TRECHO APRESENTADO.
___

Ademais, ao discriminar e desconsiderar determinadas situações, acaba-se por premiar e incentivar a postura do infrator – que na maioria das vezes é o homem, como já lembrado em linhas acima –, o varão que infringindo o preceito monogâmico mantém vínculo concomitante com duas mulheres, para ao final não necessitar dividir aquilo que juntos obtiveram durante os longos anos de convivência. Maria Berenice Dias, dispõe com propriedade sobre essa intrigante situação:

“Negar sua existência de vínculos afetivos paralelos, rotulando-os de concubinato adulterino e alijando-os do direito das famílias, nada mais significa do que premiar quem infringe o preceito monogâmico. E, ao se abandonar o ideal de justiça, é autorizado o enriquecimento sem causa, olvidando-se valor maior: a ética.” (Dias, 2014, p.78).  

Além disso, importante atentar-se para o princípio da pluralidade de entidades familiares, haja vista que, a concepção de que a entidade familiar seria exclusivamente proveniente de relações formalizadas, decorrentes do matrimônio não mais prevalece em nosso ordenamento. A afetividade, aliada ao comprometimento mútuo passaram a ser os elementos primordiais para a configuração de um núcleo familiar.

Desse modo, não obstante o repúdio pela doutrina e jurisprudência majoritárias, essas relações “adulterinas” guardam em sua essência todos os elementos aptos à configuração de entidade familiar, deixando nossos tribunais de convalidá-las sob o simples fundamento da vedação da bigamia por parte do nosso ordenamento jurídico.

Taxar essas relações diante das peculiaridades que se revestem como simples sociedade de pessoas que, unindo esforços estabelecem uma barraca de verduras na feira ou optam por abrir um boteco de esquina, é monetarizar o afeto, o que, sobre o aspecto cidadão que permeia nossa constituição é inadmissível.

___

REGISTROS APRESENTADOS.
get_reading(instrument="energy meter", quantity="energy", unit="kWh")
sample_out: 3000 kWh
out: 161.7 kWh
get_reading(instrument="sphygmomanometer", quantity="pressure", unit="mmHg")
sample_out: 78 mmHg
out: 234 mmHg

___

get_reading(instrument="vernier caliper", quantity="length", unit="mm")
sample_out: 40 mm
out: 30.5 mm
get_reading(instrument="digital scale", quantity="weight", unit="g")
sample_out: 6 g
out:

___

PEDIDO DE TRABALHO 1. De acordo com o trecho sobre vínculos afetivos paralelos, quais passaram a ser os elementos primordiais para a configuração de um núcleo familiar?
PEDIDO DE TRABALHO 2.
Indique se cada afirmação concorda com o trecho sobre vínculos afetivos paralelos, respondendo sim ou não e citando as palavras decisivas do texto.
(a) O infrator, na maioria das vezes, é a mulher.
(b) A ideia de que a entidade familiar provém exclusivamente de relações formalizadas pelo matrimônio ainda prevalece no ordenamento.
(c) Na citação de Maria Berenice Dias, negar os vínculos afetivos paralelos equivale a premiar quem infringe o preceito monogâmico.
PEDIDO DE TRABALHO 3. Dê prosseguimento ao trecho sobre vínculos afetivos paralelos a partir da última frase apresentada.

RESULTADO DA TAREFA 1. A afetividade, aliada ao comprometimento mútuo.

RESULTADO DA TAREFA 2.
(a) Não: "que na maioria das vezes é o homem".
(b) Não: "não mais prevalece em nosso ordenamento".
(c) Sim: "nada mais significa do que premiar quem infringe o preceito monogâmico".

RESULTADO DA TAREFA 3.
É nítido, portanto, que as relações paralelas são marcadas por elementos que afastam a caracterização de sociedade de fato, tornando esta solução flagrantemente desarrazoada e aviltante. É inconcebível que o Poder Judiciário, parte do Estado Democrático Brasileiro, cheque para essas pessoas que mantiveram um relacionamento paralelo a outro preexistente e construíram um vinculo de afeto, companheirismo e partilha de vida, não passa de uma relação mercantilista às escuras.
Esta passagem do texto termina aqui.